> [Task details]: Nothing but the lines below between the line holding "middle pip: (85, 39)" and the line holding "pinky mcp: (186, 247)", inclusive, should appear in the answer, each set down exactly.

Segment Start: Provided entries

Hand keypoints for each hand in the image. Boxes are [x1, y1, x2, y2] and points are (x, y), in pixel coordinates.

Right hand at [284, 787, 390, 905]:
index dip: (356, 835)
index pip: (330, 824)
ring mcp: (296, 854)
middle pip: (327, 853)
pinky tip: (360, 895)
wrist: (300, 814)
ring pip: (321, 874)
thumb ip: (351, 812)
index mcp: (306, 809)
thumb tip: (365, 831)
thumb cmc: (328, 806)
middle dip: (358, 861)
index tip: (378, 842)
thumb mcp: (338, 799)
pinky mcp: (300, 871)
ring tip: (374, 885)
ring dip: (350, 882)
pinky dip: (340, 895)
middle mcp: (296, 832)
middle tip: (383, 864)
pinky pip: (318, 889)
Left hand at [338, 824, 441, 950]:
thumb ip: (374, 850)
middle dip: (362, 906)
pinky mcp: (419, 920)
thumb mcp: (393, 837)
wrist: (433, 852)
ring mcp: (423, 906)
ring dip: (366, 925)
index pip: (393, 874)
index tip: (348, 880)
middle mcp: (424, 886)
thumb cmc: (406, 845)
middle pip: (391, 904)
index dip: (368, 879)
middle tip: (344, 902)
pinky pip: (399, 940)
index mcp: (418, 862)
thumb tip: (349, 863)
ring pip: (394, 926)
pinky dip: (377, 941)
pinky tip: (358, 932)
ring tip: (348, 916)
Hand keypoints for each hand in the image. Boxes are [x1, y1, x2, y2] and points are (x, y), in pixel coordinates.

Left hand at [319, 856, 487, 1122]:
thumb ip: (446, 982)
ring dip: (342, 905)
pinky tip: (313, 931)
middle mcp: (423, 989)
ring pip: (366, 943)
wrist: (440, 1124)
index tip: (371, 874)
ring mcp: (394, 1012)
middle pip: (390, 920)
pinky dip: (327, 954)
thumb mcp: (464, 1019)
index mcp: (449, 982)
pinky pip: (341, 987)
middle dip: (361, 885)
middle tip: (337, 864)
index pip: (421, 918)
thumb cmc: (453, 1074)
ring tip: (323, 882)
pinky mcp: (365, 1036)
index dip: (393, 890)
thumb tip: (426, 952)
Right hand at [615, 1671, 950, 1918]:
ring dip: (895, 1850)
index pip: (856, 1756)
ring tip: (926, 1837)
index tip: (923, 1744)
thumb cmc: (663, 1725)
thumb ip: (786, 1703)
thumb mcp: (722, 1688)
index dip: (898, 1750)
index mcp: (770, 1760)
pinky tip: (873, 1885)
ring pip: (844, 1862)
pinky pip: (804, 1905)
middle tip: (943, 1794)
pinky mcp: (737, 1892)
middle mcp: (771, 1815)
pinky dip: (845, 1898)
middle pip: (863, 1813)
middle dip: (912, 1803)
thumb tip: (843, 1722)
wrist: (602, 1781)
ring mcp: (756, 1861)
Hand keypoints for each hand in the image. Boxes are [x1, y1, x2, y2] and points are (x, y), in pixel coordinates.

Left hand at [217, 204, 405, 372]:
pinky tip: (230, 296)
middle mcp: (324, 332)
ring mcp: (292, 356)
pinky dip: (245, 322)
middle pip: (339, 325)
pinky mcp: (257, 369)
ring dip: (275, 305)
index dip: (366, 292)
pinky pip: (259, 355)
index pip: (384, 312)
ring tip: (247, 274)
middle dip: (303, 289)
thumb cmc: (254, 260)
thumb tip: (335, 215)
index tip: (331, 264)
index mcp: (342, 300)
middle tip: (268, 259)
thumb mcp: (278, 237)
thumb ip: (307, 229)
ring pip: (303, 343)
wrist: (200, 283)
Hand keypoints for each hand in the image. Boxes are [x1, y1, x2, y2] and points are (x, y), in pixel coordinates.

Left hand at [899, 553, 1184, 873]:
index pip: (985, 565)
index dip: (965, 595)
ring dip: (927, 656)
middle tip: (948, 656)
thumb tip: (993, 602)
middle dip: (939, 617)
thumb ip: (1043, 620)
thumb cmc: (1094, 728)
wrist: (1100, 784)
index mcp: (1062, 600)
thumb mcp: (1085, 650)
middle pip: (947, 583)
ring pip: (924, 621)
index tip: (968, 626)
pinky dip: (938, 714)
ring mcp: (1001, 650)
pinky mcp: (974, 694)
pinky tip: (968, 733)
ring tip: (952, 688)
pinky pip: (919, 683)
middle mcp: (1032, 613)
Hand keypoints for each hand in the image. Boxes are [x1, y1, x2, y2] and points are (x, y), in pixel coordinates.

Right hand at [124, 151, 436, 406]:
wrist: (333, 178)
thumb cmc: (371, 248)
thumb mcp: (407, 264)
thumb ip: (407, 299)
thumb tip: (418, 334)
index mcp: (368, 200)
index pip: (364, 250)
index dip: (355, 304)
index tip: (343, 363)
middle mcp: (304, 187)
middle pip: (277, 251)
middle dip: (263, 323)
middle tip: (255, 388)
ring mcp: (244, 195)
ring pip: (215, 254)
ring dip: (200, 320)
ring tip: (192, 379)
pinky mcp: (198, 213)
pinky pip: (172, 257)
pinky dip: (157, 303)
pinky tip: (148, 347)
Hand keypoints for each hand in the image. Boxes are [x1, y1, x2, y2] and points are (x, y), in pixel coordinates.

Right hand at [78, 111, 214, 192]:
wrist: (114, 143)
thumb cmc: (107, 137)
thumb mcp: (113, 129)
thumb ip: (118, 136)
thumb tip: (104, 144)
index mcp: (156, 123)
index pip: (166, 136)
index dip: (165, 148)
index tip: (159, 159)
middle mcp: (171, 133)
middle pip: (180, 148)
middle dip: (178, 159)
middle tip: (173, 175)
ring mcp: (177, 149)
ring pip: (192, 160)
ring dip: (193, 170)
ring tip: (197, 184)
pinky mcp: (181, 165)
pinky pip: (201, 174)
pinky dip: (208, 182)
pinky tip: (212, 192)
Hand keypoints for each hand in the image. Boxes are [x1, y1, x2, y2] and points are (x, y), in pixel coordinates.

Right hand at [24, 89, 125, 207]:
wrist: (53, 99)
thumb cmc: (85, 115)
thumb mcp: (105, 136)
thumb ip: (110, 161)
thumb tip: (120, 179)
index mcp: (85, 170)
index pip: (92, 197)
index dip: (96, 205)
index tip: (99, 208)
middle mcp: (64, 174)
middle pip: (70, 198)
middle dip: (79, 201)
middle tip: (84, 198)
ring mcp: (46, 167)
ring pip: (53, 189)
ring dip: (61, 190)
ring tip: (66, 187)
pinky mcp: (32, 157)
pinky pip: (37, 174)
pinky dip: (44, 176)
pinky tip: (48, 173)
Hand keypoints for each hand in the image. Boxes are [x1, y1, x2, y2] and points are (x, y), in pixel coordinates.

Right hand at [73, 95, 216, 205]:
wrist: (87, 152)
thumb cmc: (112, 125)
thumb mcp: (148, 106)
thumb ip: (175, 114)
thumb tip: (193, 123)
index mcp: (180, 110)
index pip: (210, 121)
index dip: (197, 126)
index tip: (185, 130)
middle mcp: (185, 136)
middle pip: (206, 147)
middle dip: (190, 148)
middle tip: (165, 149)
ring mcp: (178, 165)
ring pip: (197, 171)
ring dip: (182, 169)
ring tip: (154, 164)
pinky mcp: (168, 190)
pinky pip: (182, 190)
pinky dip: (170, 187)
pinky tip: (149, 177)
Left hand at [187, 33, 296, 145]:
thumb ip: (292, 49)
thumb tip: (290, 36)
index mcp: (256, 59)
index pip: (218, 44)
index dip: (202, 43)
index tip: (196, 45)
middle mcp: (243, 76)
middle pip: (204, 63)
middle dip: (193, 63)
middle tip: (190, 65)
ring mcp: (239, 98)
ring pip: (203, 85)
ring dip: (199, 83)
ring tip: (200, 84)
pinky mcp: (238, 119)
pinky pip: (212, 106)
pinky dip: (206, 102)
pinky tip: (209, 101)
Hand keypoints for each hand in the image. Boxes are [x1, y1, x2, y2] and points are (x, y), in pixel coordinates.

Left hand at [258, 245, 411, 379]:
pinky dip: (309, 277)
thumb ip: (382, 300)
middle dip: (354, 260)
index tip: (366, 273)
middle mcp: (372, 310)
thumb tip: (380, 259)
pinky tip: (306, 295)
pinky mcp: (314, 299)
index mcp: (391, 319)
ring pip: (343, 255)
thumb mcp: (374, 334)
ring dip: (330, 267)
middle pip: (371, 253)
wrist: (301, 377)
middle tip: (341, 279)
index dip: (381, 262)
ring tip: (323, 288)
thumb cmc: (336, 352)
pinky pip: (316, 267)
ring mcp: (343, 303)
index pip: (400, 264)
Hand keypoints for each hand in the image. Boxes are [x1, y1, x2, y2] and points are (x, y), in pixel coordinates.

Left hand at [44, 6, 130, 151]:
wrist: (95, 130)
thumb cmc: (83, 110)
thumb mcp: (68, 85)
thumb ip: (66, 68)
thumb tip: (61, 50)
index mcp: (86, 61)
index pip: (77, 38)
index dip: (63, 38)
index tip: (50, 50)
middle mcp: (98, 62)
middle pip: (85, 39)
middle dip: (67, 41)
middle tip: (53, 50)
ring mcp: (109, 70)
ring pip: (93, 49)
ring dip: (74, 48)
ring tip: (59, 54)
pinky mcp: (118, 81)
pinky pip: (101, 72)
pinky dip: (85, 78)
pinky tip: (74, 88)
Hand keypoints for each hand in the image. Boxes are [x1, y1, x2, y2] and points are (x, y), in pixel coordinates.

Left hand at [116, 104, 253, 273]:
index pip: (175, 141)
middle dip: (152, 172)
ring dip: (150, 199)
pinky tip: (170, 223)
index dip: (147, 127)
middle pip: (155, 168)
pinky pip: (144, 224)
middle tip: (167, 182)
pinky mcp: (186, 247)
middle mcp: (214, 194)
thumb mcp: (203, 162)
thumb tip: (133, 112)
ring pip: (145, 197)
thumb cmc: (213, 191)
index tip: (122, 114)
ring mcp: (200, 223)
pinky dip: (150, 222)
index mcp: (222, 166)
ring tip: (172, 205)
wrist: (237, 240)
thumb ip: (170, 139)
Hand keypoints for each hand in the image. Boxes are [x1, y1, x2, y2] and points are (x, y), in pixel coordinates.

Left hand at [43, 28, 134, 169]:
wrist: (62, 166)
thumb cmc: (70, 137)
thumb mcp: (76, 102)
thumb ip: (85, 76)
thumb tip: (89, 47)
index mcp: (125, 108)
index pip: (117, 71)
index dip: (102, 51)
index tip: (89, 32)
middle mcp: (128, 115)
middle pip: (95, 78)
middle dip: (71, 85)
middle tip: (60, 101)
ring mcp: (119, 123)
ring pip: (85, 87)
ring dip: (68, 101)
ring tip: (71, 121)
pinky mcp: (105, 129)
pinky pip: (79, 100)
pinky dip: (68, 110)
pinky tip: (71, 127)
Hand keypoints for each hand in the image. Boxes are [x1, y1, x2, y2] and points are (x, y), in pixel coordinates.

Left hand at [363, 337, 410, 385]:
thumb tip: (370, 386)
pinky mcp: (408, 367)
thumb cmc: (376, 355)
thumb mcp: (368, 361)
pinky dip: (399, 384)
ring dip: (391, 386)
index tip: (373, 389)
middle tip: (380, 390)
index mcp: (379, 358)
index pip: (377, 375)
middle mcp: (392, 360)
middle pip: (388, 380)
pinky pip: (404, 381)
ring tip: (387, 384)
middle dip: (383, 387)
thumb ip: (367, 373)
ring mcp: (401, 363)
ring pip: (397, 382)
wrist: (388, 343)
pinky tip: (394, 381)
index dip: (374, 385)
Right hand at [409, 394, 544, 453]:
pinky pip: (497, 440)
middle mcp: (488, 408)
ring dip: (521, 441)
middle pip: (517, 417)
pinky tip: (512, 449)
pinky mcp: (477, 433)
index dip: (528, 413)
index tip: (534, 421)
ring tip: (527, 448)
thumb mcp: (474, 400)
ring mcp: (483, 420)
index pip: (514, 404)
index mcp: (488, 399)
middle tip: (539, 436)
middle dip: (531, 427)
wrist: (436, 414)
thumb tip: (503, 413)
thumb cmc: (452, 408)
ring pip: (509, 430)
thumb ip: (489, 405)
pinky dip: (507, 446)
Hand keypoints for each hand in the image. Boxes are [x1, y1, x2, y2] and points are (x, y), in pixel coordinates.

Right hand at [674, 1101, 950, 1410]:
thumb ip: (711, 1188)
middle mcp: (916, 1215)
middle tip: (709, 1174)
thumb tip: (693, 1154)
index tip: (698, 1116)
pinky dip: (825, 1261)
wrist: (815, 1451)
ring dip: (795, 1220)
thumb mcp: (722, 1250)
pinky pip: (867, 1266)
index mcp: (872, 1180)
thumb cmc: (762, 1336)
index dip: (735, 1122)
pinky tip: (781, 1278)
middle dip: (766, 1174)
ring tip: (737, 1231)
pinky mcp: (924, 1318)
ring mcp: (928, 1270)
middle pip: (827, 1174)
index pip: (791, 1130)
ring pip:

Segment End: Provided entries

> [Exercise answer]:
middle pip: (85, 39)
middle dip: (67, 41)
middle tip: (53, 50)
ring mcp: (109, 70)
ring pip: (93, 49)
ring dip: (74, 48)
ring tip: (59, 54)
pinky mcp: (118, 81)
pinky pip: (101, 72)
pinky dip: (85, 78)
pinky tip: (74, 88)
Hand keypoints for each hand in the image. Boxes are [x1, y1, x2, y2] and points are (x, y), in pixel coordinates.

Left hand at [116, 104, 253, 273]:
index pip: (175, 141)
middle dip: (152, 172)
ring dip: (150, 199)
pinky tip: (170, 223)
index dip: (147, 127)
middle pip: (155, 168)
pinky pip: (144, 224)
middle tip: (167, 182)
pinky mcp: (186, 247)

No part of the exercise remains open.